Thursday, August 31, 2017

Story 201: I Want to Live Life Like That Puppet Does



            “You got a minute?  I need to vent,” Co-Worker 1 said to Co-Worker 2 as she stuck her head in the latter’s cubicle.
            “Uh, not really,” Co-Worker 2 said, half-turning away from her computer.  “I really have to finish this report now, since it’s due about two days ago.”
            “Know the feeling,” Co-Worker said as she dragged a chair in and slumped onto it.
            “OK, then I’ll just….” Co-Worker 2 turned back to her screen and started typing again.
            “Sure, I just need to complain.”
          “Oh brother, what now?”  Co-Worker 2 asked, not bothering to turn around.  “Did your favorite show morph into an alternate-reality version of itself this season and you have no one else to whine to about how disappointed you are in it?  Again?”
        “You would have made an excellent point, except it’s not my favorite show.”  Co-Worker 1 propped her feet up on the desk, where Co-Worker 2 could see her shoes were in dire need of resoling.  “No, I’m just mad about my attitude.”
            “So am I.”
            “I mean my attitude towards life.  I let everything bother me!”
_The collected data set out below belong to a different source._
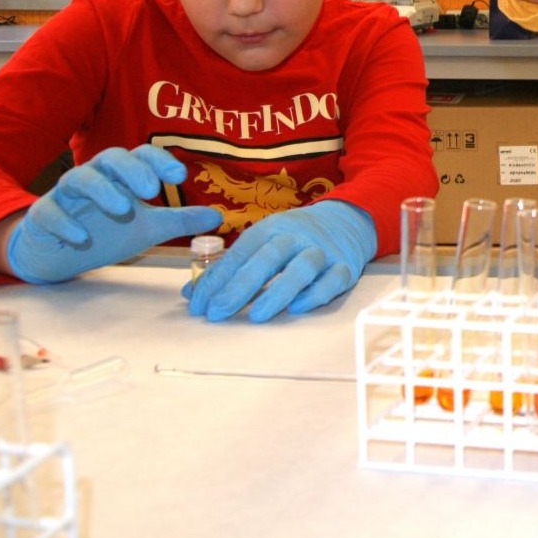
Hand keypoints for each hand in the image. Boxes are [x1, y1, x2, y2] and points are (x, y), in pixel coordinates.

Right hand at [5, 146, 222, 283]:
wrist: (60, 253)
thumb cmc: (107, 231)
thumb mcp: (149, 228)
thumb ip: (180, 220)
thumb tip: (218, 216)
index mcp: (121, 177)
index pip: (140, 156)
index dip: (159, 161)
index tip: (180, 176)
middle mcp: (95, 178)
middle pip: (110, 158)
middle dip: (132, 169)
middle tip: (152, 189)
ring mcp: (66, 196)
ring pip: (78, 179)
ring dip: (101, 191)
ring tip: (123, 207)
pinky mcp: (43, 216)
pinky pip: (49, 213)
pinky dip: (65, 222)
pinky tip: (81, 237)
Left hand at [185, 200, 375, 322]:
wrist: (346, 221)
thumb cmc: (294, 238)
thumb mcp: (260, 242)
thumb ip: (228, 269)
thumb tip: (191, 295)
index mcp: (269, 230)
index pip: (238, 255)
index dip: (216, 281)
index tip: (198, 306)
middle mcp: (295, 238)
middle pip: (267, 259)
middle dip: (240, 286)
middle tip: (218, 312)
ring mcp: (322, 252)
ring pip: (302, 268)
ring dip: (278, 291)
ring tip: (257, 315)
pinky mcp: (346, 267)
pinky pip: (333, 280)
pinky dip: (316, 294)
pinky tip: (297, 308)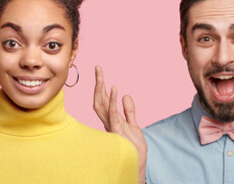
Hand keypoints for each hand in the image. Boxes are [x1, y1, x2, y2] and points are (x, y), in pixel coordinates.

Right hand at [93, 65, 146, 182]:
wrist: (136, 164)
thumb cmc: (133, 148)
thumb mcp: (134, 126)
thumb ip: (129, 111)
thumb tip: (126, 96)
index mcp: (111, 119)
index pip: (102, 100)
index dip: (100, 87)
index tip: (100, 72)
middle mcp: (108, 122)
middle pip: (98, 99)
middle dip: (98, 83)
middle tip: (98, 67)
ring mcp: (111, 126)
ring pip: (102, 105)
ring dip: (101, 89)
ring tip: (101, 74)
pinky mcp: (117, 131)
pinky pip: (113, 114)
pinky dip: (112, 101)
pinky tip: (114, 89)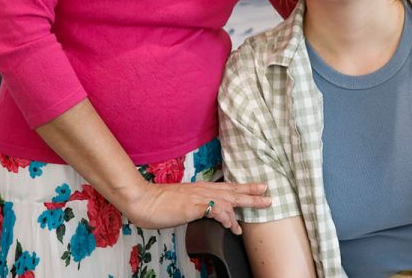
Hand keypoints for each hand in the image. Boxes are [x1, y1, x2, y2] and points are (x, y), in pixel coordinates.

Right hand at [121, 180, 270, 234]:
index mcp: (200, 188)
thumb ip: (194, 205)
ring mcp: (199, 196)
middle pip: (233, 190)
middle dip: (252, 192)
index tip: (257, 188)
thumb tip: (203, 211)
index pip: (227, 187)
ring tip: (258, 210)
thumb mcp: (180, 203)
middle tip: (268, 195)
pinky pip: (217, 210)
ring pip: (229, 199)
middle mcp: (203, 190)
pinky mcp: (195, 205)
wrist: (142, 200)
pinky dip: (227, 217)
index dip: (243, 188)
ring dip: (245, 204)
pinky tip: (232, 225)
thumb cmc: (157, 202)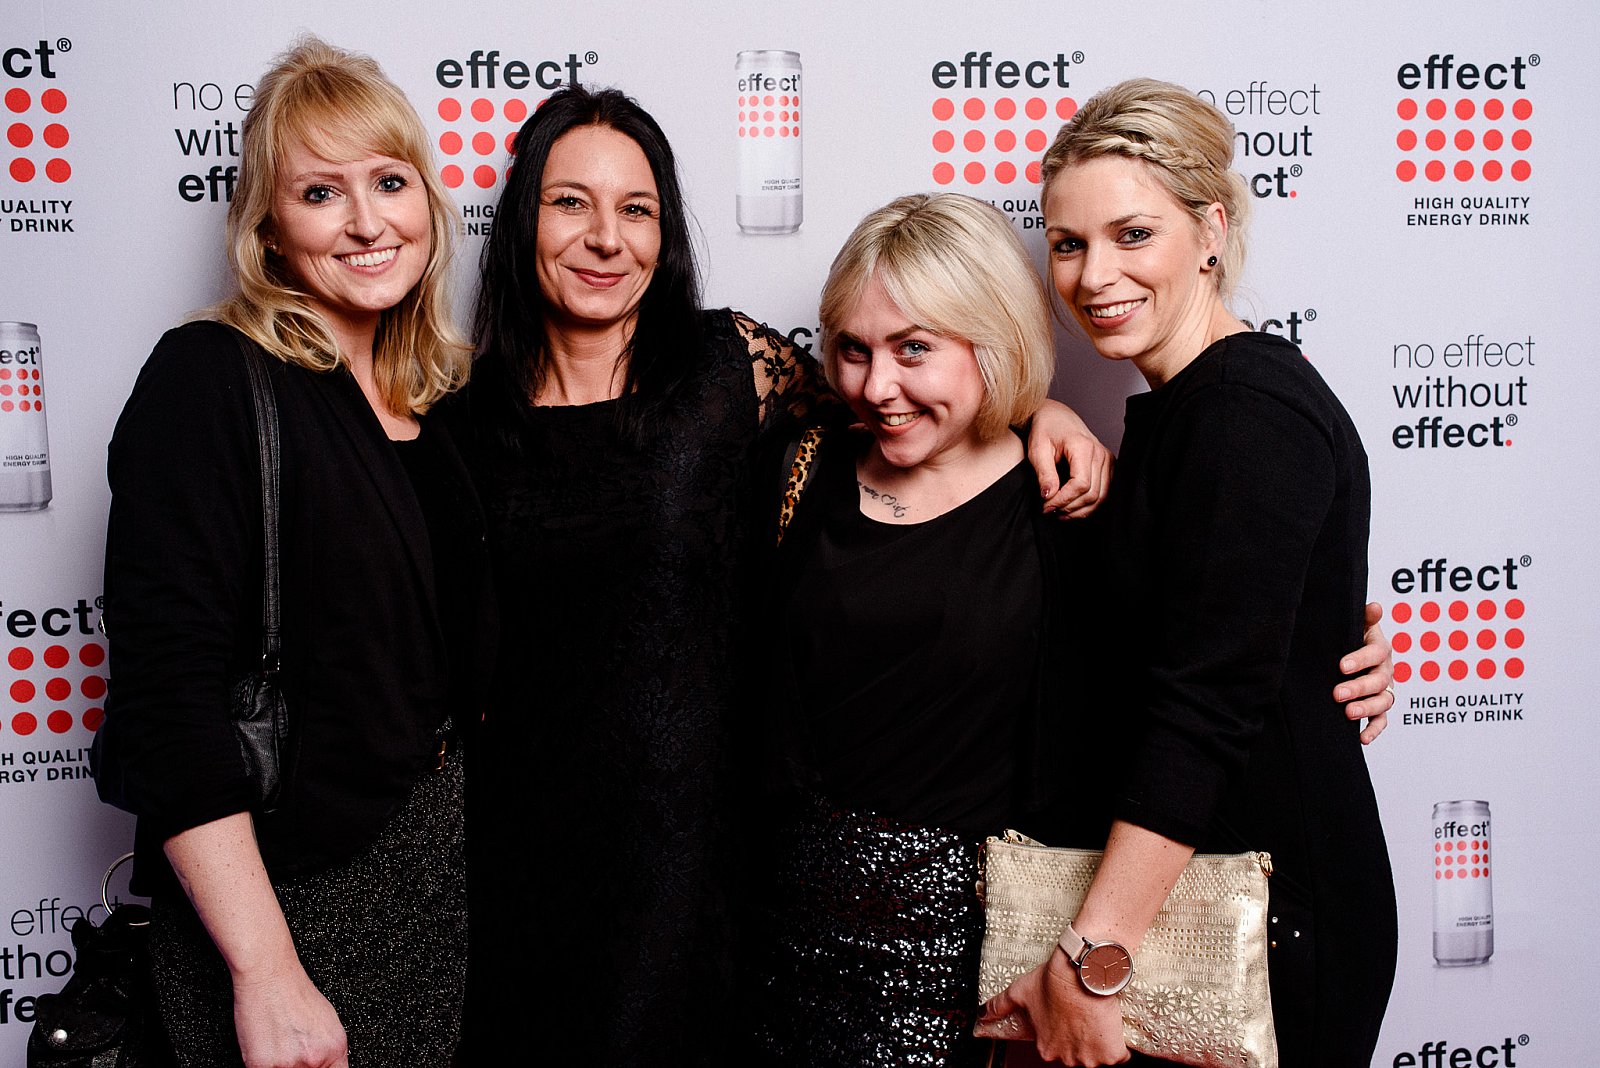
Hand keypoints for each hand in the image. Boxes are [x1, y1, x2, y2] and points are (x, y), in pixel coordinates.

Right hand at [232, 958, 347, 1067]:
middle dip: (301, 1065)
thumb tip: (328, 1064)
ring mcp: (287, 1065)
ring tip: (280, 1044)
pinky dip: (263, 1063)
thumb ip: (329, 1049)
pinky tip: (266, 1045)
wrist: (270, 975)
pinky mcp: (260, 1066)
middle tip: (294, 1048)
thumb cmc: (296, 992)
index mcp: (335, 1048)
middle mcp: (314, 1059)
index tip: (318, 1065)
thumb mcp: (328, 1020)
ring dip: (282, 1064)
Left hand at [976, 951, 1129, 1064]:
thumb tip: (980, 1013)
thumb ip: (999, 1006)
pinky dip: (1118, 1044)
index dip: (1066, 1031)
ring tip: (1096, 1018)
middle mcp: (1067, 1058)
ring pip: (1098, 1055)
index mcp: (1046, 1048)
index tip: (1070, 1017)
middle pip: (1079, 1053)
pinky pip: (1119, 1056)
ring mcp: (1090, 1059)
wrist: (1080, 972)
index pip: (1059, 1046)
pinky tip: (1110, 1025)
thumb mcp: (1019, 992)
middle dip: (1082, 1039)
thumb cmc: (1052, 981)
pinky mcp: (1111, 1054)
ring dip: (1100, 1041)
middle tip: (1083, 1016)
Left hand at [1026, 400, 1111, 518]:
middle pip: (1092, 493)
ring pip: (1101, 497)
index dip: (1063, 500)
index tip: (1046, 506)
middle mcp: (1100, 453)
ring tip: (1059, 512)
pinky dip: (1088, 505)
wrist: (1056, 416)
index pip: (1080, 484)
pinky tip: (1071, 508)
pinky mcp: (1109, 466)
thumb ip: (1044, 474)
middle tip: (1049, 511)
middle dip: (1069, 507)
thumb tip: (1049, 497)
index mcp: (1083, 447)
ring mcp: (1107, 460)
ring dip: (1079, 510)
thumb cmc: (1045, 429)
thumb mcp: (1037, 450)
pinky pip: (1104, 493)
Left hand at [1333, 601, 1392, 743]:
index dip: (1360, 659)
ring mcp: (1384, 690)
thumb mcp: (1355, 625)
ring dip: (1366, 708)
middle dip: (1358, 688)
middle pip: (1378, 681)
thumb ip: (1365, 617)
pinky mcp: (1379, 707)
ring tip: (1348, 713)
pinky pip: (1382, 720)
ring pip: (1383, 702)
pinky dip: (1374, 730)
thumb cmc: (1351, 638)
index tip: (1341, 666)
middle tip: (1337, 694)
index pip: (1376, 652)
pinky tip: (1361, 738)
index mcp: (1380, 648)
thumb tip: (1374, 606)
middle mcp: (1385, 670)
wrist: (1351, 654)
            “Well, I’m sure you have a lot on your mind.”  Type-type-type.
           “I actually don’t, and that’s part of the problem,” Co-Worker 1 said as she noisily slurped her coffee.  “I’m surrounded by the small stuff, and the small stuff is driving me bonkers!”
          “You want some big stuff, then?  I got some dependent relatives I’m willing to off-load on you, heh-heh-heh – I don’t mean that.”
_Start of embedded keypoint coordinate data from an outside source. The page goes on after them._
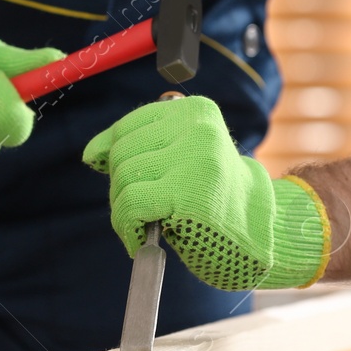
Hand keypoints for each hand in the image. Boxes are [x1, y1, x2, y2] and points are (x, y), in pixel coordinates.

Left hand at [82, 95, 330, 289]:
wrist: (259, 234)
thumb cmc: (214, 196)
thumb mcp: (182, 157)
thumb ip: (139, 146)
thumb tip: (92, 153)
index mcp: (196, 111)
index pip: (130, 125)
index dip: (113, 155)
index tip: (118, 177)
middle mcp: (196, 128)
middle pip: (124, 152)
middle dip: (120, 186)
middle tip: (137, 210)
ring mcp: (194, 159)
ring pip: (124, 178)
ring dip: (123, 210)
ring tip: (141, 226)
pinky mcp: (189, 194)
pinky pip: (132, 205)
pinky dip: (127, 226)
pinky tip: (140, 238)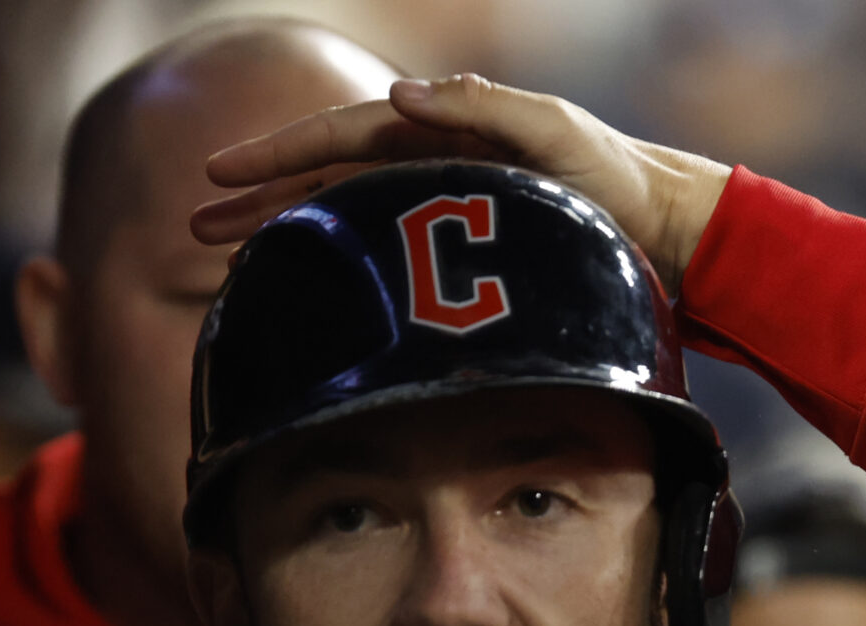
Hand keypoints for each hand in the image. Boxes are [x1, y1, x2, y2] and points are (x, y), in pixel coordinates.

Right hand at [193, 75, 733, 291]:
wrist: (668, 230)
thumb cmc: (619, 179)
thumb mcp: (557, 133)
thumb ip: (484, 108)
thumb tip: (400, 94)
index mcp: (445, 128)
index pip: (343, 135)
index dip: (280, 154)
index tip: (220, 172)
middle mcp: (435, 162)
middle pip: (328, 178)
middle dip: (263, 198)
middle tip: (198, 224)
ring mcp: (445, 205)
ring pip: (347, 217)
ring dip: (290, 234)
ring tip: (230, 259)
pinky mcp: (461, 249)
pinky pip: (384, 252)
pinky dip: (341, 266)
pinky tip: (311, 290)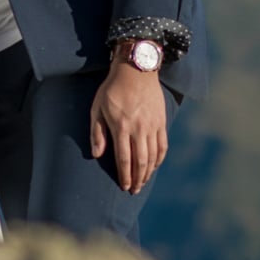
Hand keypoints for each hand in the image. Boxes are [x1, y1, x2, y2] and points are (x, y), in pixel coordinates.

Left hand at [89, 62, 167, 193]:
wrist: (136, 69)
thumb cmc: (112, 88)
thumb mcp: (97, 108)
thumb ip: (97, 132)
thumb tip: (97, 154)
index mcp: (121, 126)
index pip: (124, 158)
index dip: (125, 175)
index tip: (124, 186)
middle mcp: (138, 128)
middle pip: (140, 161)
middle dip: (137, 179)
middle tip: (134, 190)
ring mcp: (152, 125)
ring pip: (153, 156)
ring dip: (148, 172)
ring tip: (143, 182)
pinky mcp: (161, 121)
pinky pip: (162, 145)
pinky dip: (159, 158)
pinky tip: (154, 165)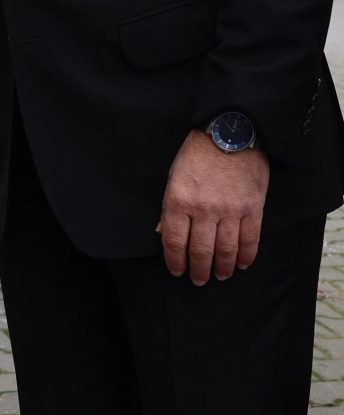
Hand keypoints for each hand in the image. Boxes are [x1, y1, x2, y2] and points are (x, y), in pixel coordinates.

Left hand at [157, 129, 268, 285]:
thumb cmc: (196, 154)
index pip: (173, 241)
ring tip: (221, 275)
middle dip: (198, 270)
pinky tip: (243, 264)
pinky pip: (250, 239)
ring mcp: (229, 210)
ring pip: (226, 250)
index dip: (175, 261)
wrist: (228, 134)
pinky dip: (247, 256)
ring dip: (223, 267)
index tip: (177, 271)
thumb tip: (162, 232)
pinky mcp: (252, 208)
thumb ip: (168, 207)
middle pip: (200, 250)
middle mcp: (203, 210)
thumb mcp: (173, 177)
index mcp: (178, 201)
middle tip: (199, 280)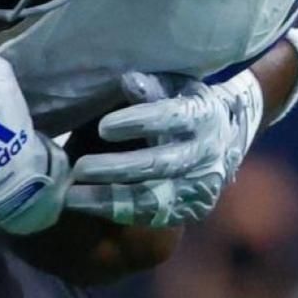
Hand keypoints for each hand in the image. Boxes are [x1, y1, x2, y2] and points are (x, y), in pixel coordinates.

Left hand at [65, 70, 263, 226]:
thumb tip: (128, 81)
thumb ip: (151, 86)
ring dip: (110, 198)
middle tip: (79, 168)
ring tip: (71, 196)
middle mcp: (205, 154)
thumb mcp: (174, 86)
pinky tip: (88, 206)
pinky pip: (152, 216)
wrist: (225, 136)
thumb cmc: (184, 102)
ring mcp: (200, 186)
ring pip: (153, 197)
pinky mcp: (191, 209)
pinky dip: (118, 212)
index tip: (103, 127)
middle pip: (159, 165)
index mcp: (203, 115)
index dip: (138, 123)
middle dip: (116, 168)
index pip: (171, 118)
            Co-Worker 1 felt it was best to keep going.  “I just wish, I don’t know – I wish I could live my life the way that weird puppet does!”
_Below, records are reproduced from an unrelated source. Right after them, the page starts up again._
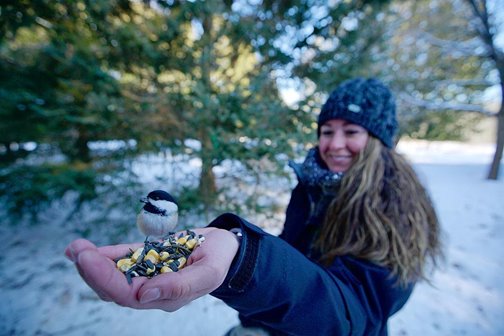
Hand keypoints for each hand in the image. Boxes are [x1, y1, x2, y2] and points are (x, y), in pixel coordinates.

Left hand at [64, 227, 239, 310]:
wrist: (224, 245)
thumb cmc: (220, 259)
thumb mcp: (209, 272)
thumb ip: (181, 287)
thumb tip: (145, 295)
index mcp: (166, 297)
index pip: (129, 295)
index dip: (106, 280)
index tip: (89, 259)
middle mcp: (152, 289)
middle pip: (114, 288)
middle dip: (93, 270)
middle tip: (78, 250)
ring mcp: (147, 273)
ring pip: (113, 275)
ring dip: (92, 263)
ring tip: (75, 248)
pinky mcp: (146, 258)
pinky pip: (121, 259)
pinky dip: (103, 254)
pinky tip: (83, 249)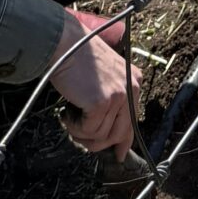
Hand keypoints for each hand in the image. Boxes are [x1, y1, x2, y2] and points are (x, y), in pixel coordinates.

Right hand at [49, 6, 137, 152]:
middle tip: (80, 139)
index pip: (133, 120)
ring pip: (101, 135)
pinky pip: (88, 130)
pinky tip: (67, 113)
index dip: (124, 141)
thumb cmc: (76, 56)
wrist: (64, 43)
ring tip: (69, 117)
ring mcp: (118, 95)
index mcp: (133, 80)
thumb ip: (111, 98)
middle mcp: (131, 88)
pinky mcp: (102, 102)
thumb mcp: (102, 75)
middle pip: (119, 133)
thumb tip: (107, 131)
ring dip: (81, 133)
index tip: (119, 155)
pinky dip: (74, 127)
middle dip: (99, 143)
         Co-Worker 2 actually turned to look at Co-Worker 1 again.  “The weird puppet that nobody knows what he is exactly?”
            “Yeah, that guy!  He’s the best.”
            “I don’t understand; he’s a piece of cloth.”
          “I’m not talking about that, of course he’s a piece of cloth – I’m talking about the way they write him!”  This got Co-Worker 1 to take her feet off the desk and sit like a human being.  “I mean, he endures mostly self-inflicted life-threatening ordeals, he occasionally gets kidnapped and tortured, and he LOVES it!”
            “Kidnapped and…?”
        Co-Worker 1 did not hear that as she warmed to her topic: “He’s always open to new experiences; he’s undaunted by failures; he just lives life with such a passion that I will never ever have!”
            “Isn’t he a Whosit?”
            “He’s not like the rest of us, but nobody cares.  And possibly because of that, he is completely non-judgemental!  He is the perfect being!”
            “He also is a being who was made up by puppeteers.”
          “You’re not listening; I know all that, I’m not some nut!”  Co-Worker 1 almost flung her coffee out of the cup in wild gesticulation, then reined in herself.    “I’m just saying I wish I could be that positive, that open-minded, that adventurous, that… happy.”
          “So just be all those things and leave me alone – my supervisor sent me an e-mail for me to see him now about my late report, so I’m probably going to be fired.”
         “See!  If you were that puppet, you’d be thrilled to find out what’s going to happen next!  I think he was actually fired once, and he totally rolled with it!”
        “Bye.”  Co-Worker 2 left the cubicle and walked towards what may be her doom, but more likely would only be a shame session.
         Co-Worker 1 stayed behind for a few moments, staring at her coffee and thinking how unfair life was: of all the things to wish for, she was depressed knowing how much she wanted just one ounce of the positivity that had been bestowed upon a flippin’ puppet.